The Senate passed the “border surge” compromise amendment today, clearing one of the final hurdles for the immigration reform bill (S. 744).
The amendment, introduced by Republican Senators John Hoeven (N.D.) and Bob Corker (Tenn.), would add an additional 20,000 border guards (which would double the current number), build a 700-mile long fence on the U.S.-Mexico border, and make use of new technologies such as drones—all before the estimated 11 million illegal immigrants could begin the process of applying for citizenship.
In many ways the amendment could be the bill’s savior, having today attracted the votes of 15 Republicans. Marco Rubio, who co-authored the bill, expressed his praise for the amendment and the bill recently in an op-ed for Human Events.
The Republican “border surge” plan was developed with input from Border Patrol officials, border state officials, and security experts. It stipulates that no illegal immigrant can even apply to become a legal permanent resident of the U.S. until at least ten years have elapsed and until five security triggers are achieved.

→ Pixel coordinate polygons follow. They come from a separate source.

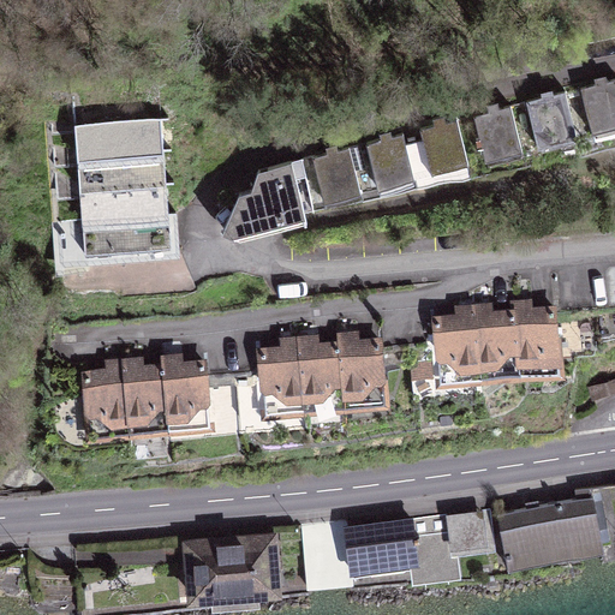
[(614,78),(581,88),(592,133),(595,132),(597,141),(614,135),(614,78)]
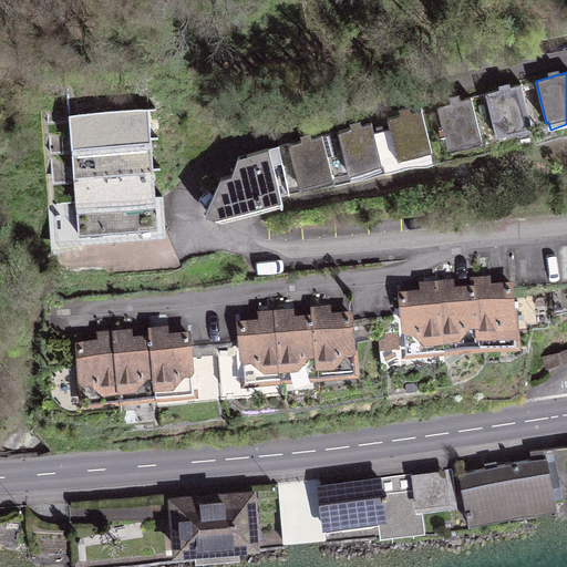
[(521,85),(486,94),(496,130),(529,121),(521,85)]
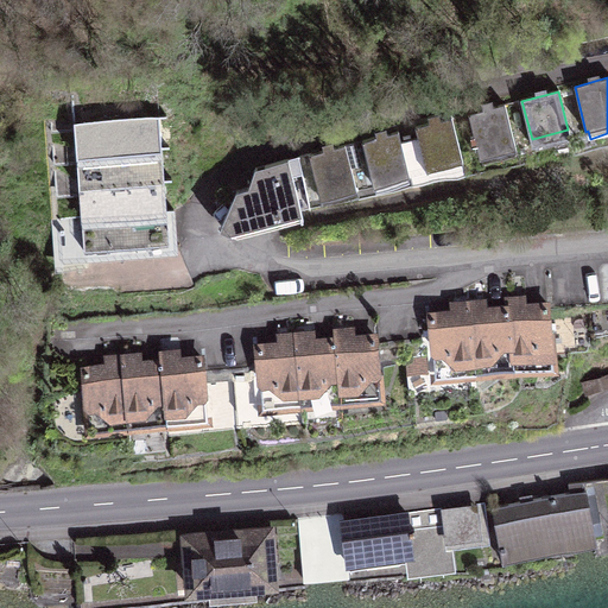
[(505,105),(468,114),(479,152),(514,143),(505,105)]
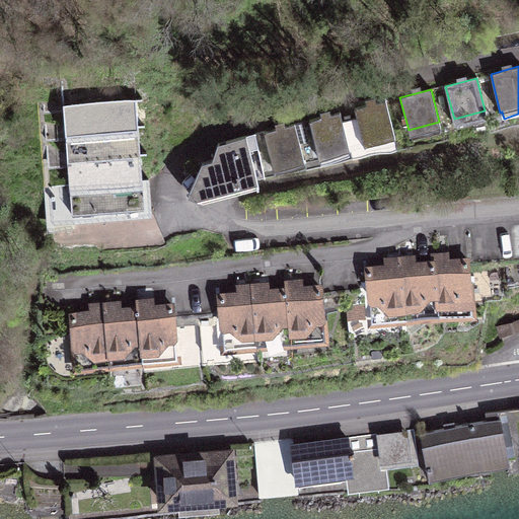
[(138,115),(136,98),(63,103),(65,120),(138,115)]
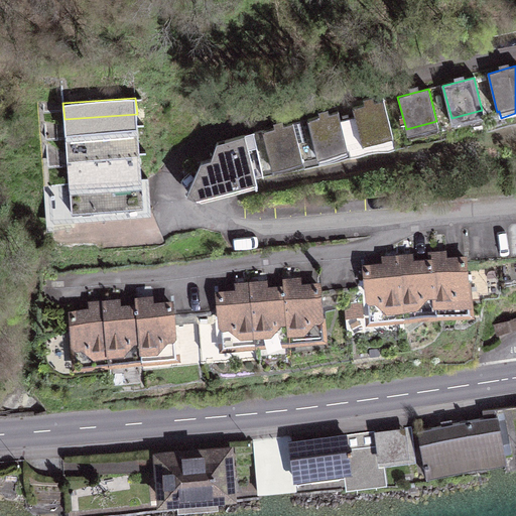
[(383,100),(353,108),(361,140),(391,132),(383,100)]
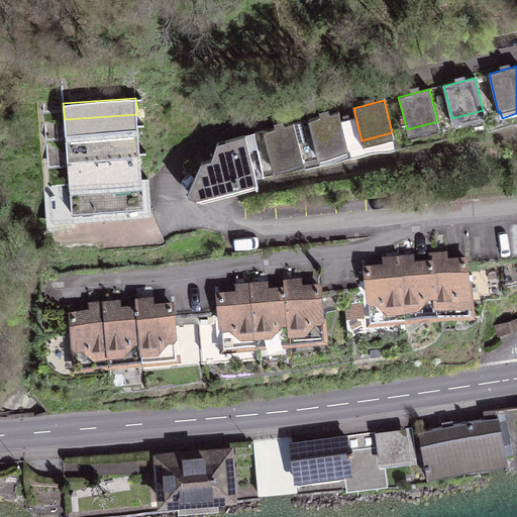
[(339,112),(308,119),(316,151),(347,144),(339,112)]
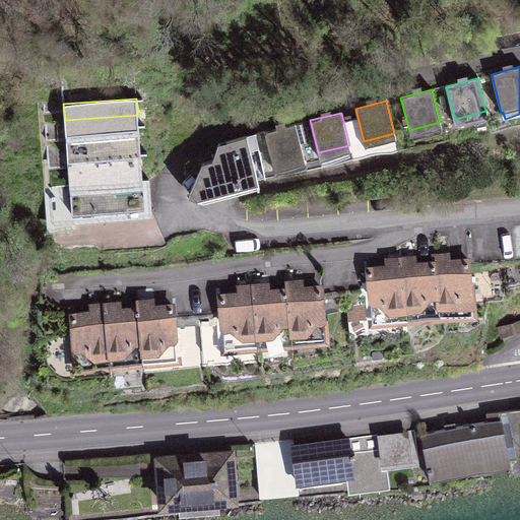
[(139,136),(138,115),(65,120),(66,132),(72,132),(73,141),(139,136)]
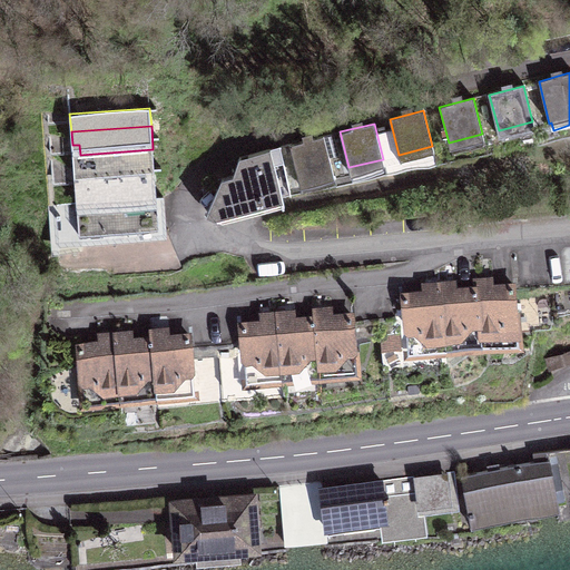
[(324,136),(290,145),(298,180),(333,172),(324,136)]
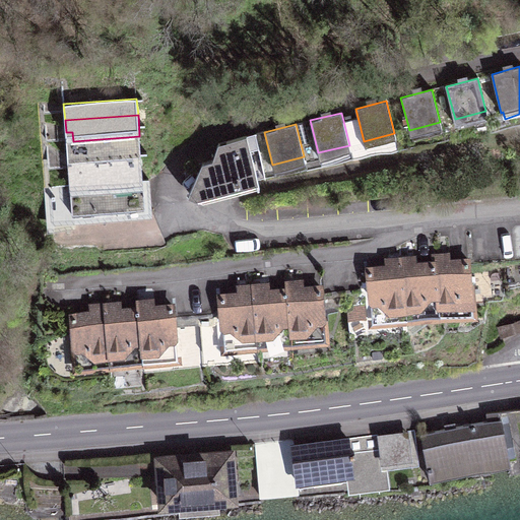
[(141,164),(139,136),(73,141),(74,152),(67,152),(68,159),(74,158),(75,169),(141,164)]
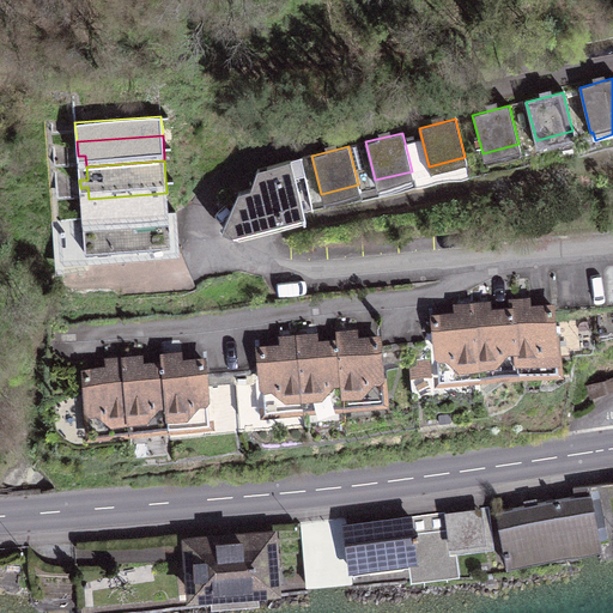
[(240,237),(305,218),(291,161),(258,169),(250,188),(238,190),(222,229),(240,237)]
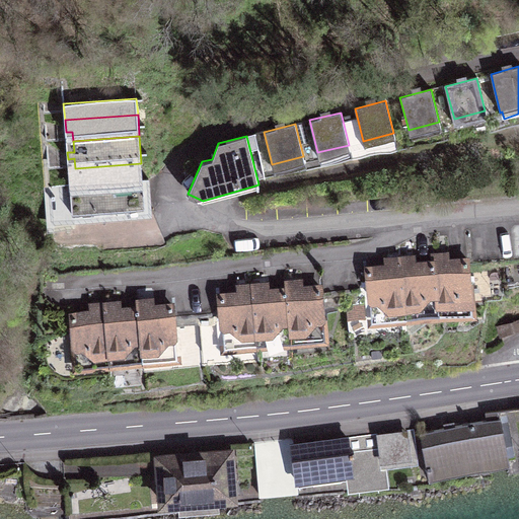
[(143,180),(141,163),(75,168),(76,179),(69,179),(70,186),(143,180)]
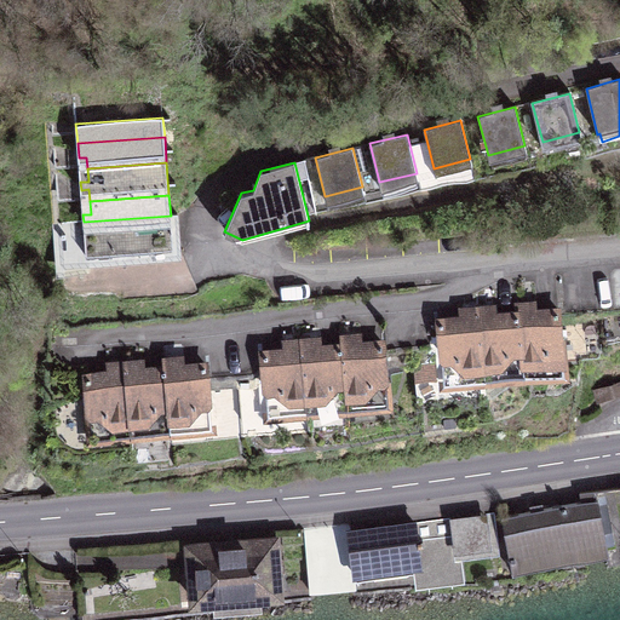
[(171,217),(171,216),(84,222),(85,237),(179,230),(178,217),(171,217)]
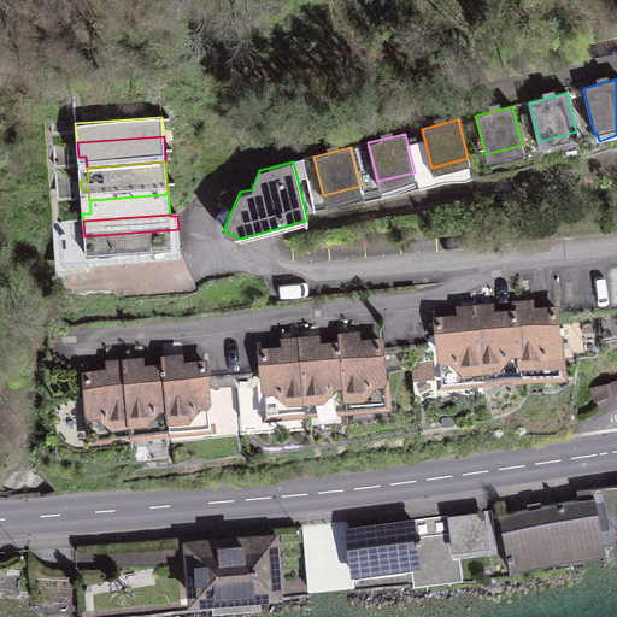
[(180,247),(178,229),(84,236),(86,253),(180,247)]
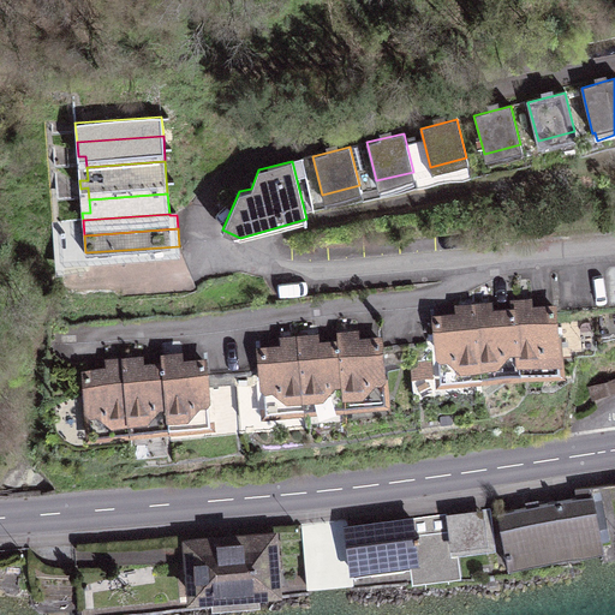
[(513,304),(514,312),(519,369),(538,368),(538,375),(555,374),(560,368),(554,309),(531,310),(530,302),(513,304)]
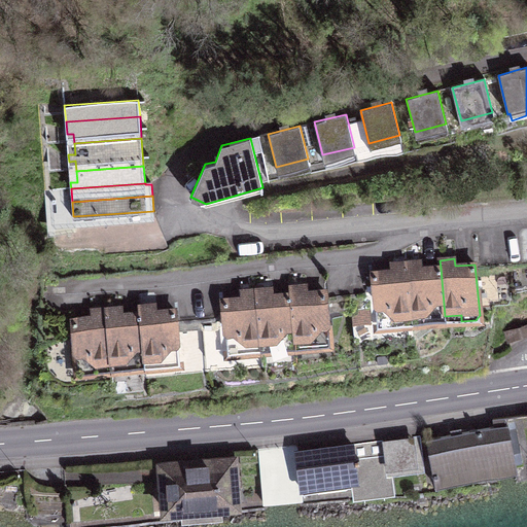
[(446,322),(445,316),(441,268),(421,269),(420,261),(406,264),(411,319),(427,318),(428,324),(446,322)]
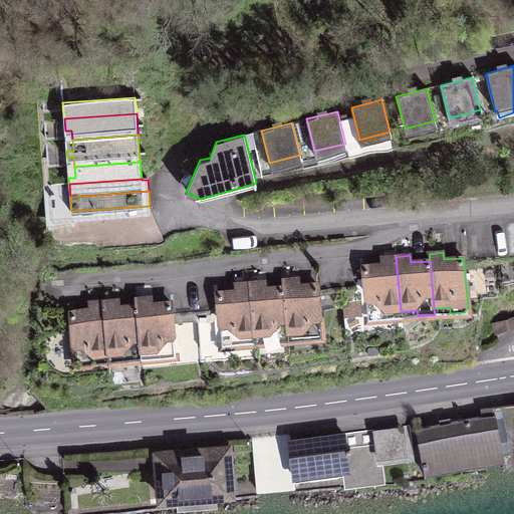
[(386,312),(401,311),(396,257),(381,258),(382,265),(362,266),(367,315),(372,319),(386,318),(386,312)]
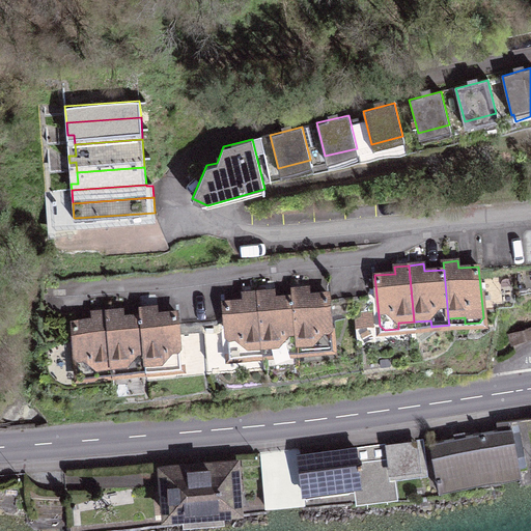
[(292,289),(294,297),(298,346),(313,344),(314,352),(328,350),(332,345),(328,295),(308,296),(307,288),(292,289)]
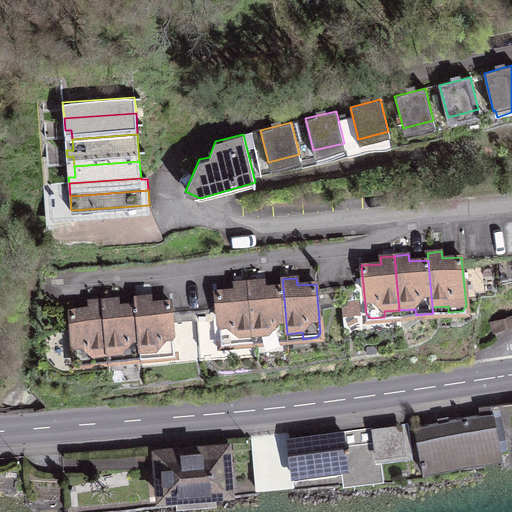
[(288,340),(287,334),(283,286),(264,288),(264,281),(249,282),(254,337),(269,335),(270,341),(288,340)]
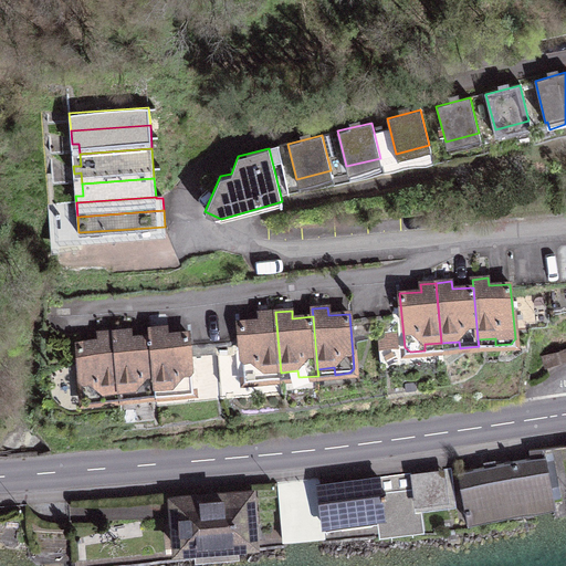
[(263,374),(281,373),(275,312),(261,313),(261,321),(239,323),(244,377),(250,381),(264,380),(263,374)]
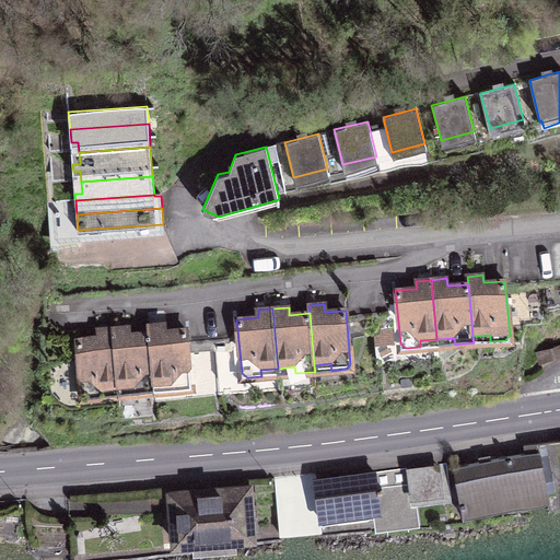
[(149,326),(150,334),(154,385),(171,384),(172,391),(186,389),(191,384),(186,330),(165,333),(164,325),(149,326)]
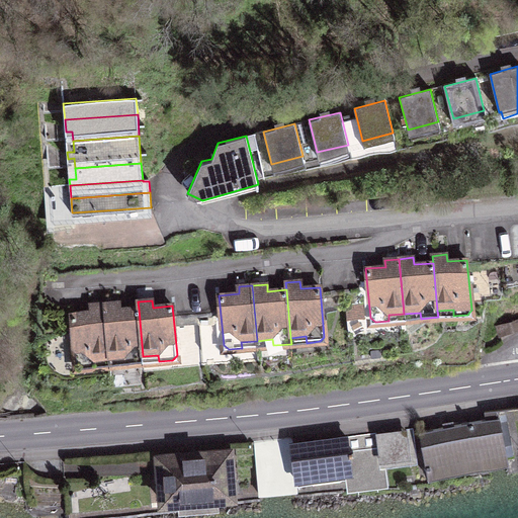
[(144,363),(143,356),(139,309),(119,310),(119,304),(105,305),(109,359),(124,358),(125,364),(144,363)]
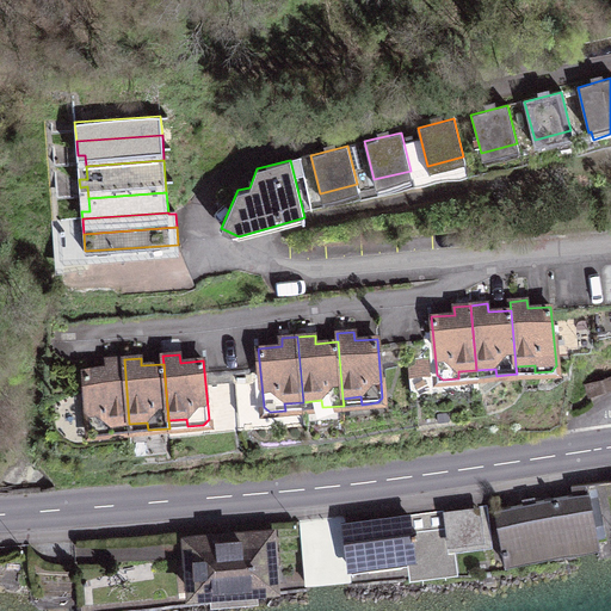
[(111,426),(129,424),(124,359),(106,360),(107,369),(85,370),(90,430),(96,434),(111,433),(111,426)]
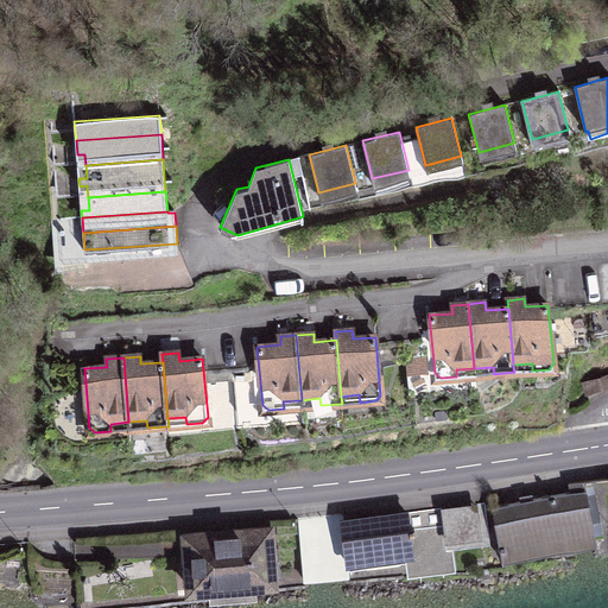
[(586,489),(493,507),(504,562),(544,555),(542,544),(570,538),(571,544),(595,539),(594,533),(602,532),(600,515),(591,517),(586,489)]
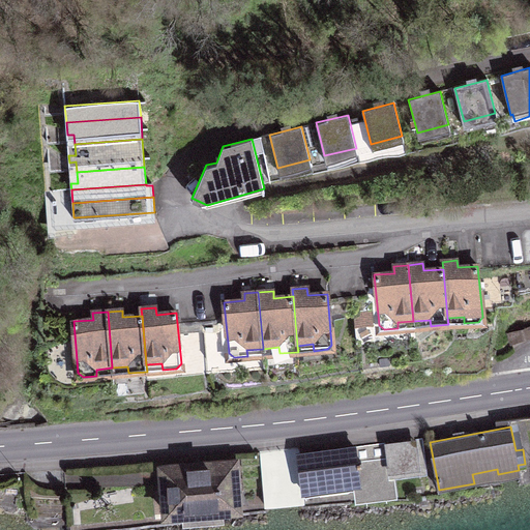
[(298,447),(280,449),(285,504),(304,502),(302,491),(357,483),(358,498),(393,494),(390,470),(425,465),(422,438),(328,450),(328,451),(302,455),(302,454),(299,454),(298,447)]
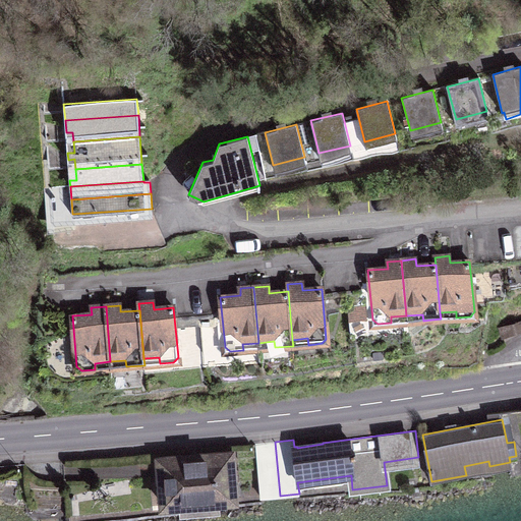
[(261,498),(280,496),(275,442),(255,444),(261,498)]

The five triggers he mentioned are the new border agents, the 700-mile fence, new surveillance technology (which includes drones, new camera technologies, and radars), the implementation of E-Verify for all businesses, and the implementation of an entry-exit system to stop overstayed visas.
Much of the Republican base in Congress, however, is still not satisfied. Besides the Senate’s “gangbusters”—Cruz, Sessions, and Grassley to name a few, the House reaffirmed their resistance to the S. 744 today.
“We’ll do our own bill, through regular order and it’ll be a bill that reflects the will of our majority and the people we represent,” Boehner said at a Wednesday morning meeting.
Republicans who voted for the amendment today were Sens. Lamar Alexander (Tenn.), Kelly Ayotte (N.H.), Jeff Chiesa (N.J.), Susan Collins (Maine), Bob Corker (Tenn.), Jeff Flake (Ariz.), Lindsey Graham (S.C.), John Hoeven (N.D.), Orrin Hatch (Utah), Dean Heller (Nev.), Mark Kirk (Ill.), John McCain (Ariz.), Lisa Murkowski (Alaska), Marco Rubio (Fla.) and Roger Wicker (Miss.).